Work to be completed: Using the records below, copy exactly the part that opens with the line holding "like challenge. |" and closes with the line holding "is selected.<br />", minus the pictures.

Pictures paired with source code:
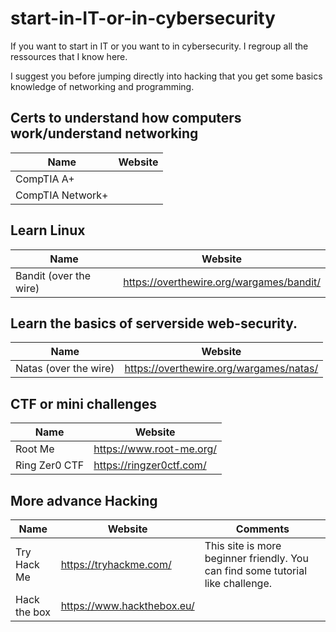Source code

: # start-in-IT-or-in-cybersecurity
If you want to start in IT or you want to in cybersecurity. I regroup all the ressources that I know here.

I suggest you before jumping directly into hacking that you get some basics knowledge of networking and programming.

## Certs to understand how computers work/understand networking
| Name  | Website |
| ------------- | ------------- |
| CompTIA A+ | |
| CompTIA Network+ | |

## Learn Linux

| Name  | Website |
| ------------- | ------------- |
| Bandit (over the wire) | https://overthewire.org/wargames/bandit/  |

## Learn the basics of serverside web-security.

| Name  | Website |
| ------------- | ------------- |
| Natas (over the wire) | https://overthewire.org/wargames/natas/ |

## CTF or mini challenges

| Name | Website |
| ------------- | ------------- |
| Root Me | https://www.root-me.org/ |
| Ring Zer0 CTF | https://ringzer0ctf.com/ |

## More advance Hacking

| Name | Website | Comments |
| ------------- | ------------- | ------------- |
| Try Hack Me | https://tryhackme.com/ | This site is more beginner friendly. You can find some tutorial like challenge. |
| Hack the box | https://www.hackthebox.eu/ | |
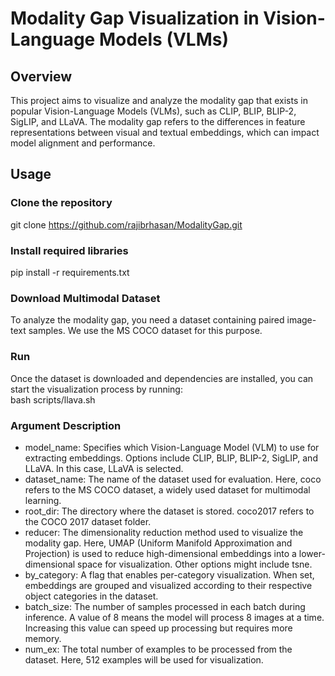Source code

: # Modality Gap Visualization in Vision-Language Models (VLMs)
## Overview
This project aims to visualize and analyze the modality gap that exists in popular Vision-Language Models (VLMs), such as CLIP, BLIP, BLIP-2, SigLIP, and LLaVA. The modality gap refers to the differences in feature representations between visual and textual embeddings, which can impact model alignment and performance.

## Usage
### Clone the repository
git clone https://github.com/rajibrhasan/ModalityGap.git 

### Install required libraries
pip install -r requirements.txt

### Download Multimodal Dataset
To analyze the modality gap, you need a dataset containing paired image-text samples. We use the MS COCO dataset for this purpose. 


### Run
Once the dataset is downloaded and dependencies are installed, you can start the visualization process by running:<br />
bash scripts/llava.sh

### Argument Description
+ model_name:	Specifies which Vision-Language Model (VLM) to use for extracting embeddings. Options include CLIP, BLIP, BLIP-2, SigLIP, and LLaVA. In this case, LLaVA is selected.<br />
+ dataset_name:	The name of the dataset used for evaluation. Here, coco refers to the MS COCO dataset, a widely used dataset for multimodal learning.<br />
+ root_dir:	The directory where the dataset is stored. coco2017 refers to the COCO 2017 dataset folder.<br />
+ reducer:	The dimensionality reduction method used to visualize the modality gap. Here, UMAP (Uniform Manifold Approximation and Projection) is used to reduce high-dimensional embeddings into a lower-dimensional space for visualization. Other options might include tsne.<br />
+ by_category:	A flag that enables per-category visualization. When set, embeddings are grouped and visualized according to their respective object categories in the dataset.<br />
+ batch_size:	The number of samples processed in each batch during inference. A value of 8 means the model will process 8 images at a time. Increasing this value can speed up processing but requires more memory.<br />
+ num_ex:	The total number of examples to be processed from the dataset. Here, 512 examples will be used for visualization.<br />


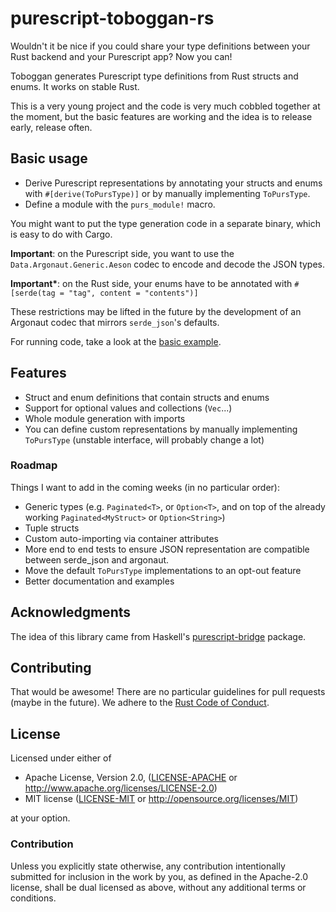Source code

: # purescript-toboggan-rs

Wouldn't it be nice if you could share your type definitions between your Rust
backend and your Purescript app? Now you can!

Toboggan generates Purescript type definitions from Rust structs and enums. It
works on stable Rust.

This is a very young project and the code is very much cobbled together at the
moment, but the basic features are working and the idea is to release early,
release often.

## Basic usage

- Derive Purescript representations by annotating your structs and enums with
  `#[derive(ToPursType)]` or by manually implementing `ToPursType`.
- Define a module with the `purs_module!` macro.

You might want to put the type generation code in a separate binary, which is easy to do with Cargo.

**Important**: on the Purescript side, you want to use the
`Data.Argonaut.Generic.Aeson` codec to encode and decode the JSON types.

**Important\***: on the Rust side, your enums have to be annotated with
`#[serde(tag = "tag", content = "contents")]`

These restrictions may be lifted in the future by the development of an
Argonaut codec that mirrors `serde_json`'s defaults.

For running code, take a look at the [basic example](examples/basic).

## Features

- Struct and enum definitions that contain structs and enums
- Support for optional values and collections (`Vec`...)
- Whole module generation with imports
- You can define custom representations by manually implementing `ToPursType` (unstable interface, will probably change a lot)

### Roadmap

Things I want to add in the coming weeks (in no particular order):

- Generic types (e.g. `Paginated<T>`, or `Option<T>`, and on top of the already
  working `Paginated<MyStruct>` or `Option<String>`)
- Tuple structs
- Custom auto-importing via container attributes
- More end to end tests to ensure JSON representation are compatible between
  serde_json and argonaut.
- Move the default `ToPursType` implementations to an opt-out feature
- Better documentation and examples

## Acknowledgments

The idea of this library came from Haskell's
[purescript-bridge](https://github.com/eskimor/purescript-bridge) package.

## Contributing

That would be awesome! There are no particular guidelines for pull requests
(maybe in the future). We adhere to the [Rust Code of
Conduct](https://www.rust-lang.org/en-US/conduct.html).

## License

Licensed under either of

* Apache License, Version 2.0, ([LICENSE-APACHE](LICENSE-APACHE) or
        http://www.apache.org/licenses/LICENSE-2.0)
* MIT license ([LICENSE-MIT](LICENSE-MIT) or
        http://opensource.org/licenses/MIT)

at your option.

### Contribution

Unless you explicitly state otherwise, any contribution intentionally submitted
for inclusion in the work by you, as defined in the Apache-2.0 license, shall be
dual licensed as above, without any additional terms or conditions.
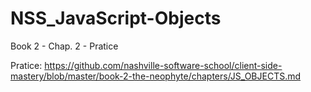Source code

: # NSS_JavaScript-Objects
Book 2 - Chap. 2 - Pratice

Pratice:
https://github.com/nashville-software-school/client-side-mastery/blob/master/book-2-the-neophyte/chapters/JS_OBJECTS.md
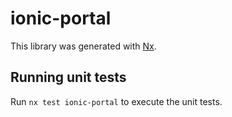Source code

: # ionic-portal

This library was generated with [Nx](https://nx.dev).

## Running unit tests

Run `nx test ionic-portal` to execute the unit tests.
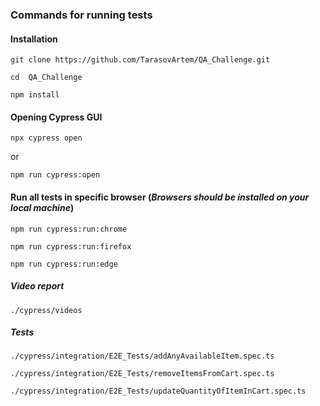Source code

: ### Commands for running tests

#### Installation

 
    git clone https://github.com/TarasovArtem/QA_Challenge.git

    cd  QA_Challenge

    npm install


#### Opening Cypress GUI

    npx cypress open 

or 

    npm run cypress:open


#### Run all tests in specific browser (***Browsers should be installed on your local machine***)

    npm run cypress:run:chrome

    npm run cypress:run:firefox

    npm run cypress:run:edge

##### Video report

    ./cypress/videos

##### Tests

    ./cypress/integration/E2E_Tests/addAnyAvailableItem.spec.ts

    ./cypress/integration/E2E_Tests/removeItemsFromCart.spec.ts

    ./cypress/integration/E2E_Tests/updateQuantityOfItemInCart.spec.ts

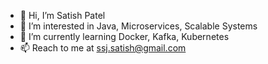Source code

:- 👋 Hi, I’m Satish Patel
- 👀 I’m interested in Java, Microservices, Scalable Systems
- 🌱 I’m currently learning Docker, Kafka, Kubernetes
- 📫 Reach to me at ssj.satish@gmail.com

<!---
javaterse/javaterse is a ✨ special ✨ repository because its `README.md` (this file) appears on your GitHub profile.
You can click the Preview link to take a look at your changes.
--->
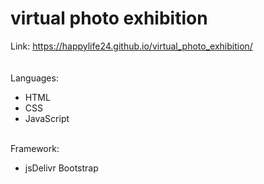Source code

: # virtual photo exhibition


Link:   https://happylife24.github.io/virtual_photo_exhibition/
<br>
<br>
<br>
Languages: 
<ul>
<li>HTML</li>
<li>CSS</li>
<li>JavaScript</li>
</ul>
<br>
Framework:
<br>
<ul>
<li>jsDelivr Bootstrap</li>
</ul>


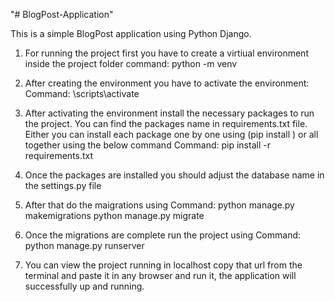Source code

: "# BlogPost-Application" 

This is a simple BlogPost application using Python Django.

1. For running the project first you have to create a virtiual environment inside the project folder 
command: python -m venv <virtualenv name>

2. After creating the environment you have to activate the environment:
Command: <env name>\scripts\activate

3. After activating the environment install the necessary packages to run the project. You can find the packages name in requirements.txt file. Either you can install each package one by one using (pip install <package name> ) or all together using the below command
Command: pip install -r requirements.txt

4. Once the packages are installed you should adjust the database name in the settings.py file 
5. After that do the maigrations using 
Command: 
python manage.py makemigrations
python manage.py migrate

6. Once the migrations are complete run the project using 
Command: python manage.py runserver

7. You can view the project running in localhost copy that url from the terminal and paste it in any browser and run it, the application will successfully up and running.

Your response:
| Try Hack Me | https://tryhackme.com/ | This site is more beginner friendly. You can find some tutorial like challenge. |
| Hack the box | https://www.hackthebox.eu/ | |
Source code

: # Modality Gap Visualization in Vision-Language Models (VLMs)
## Overview
This project aims to visualize and analyze the modality gap that exists in popular Vision-Language Models (VLMs), such as CLIP, BLIP, BLIP-2, SigLIP, and LLaVA. The modality gap refers to the differences in feature representations between visual and textual embeddings, which can impact model alignment and performance.

## Usage
### Clone the repository
git clone https://github.com/rajibrhasan/ModalityGap.git 

### Install required libraries
pip install -r requirements.txt

### Download Multimodal Dataset
To analyze the modality gap, you need a dataset containing paired image-text samples. We use the MS COCO dataset for this purpose. 


### Run
Once the dataset is downloaded and dependencies are installed, you can start the visualization process by running:<br />
bash scripts/llava.sh

### Argument Description
+ model_name:	Specifies which Vision-Language Model (VLM) to use for extracting embeddings. Options include CLIP, BLIP, BLIP-2, SigLIP, and LLaVA. In this case, LLaVA is selected.<br />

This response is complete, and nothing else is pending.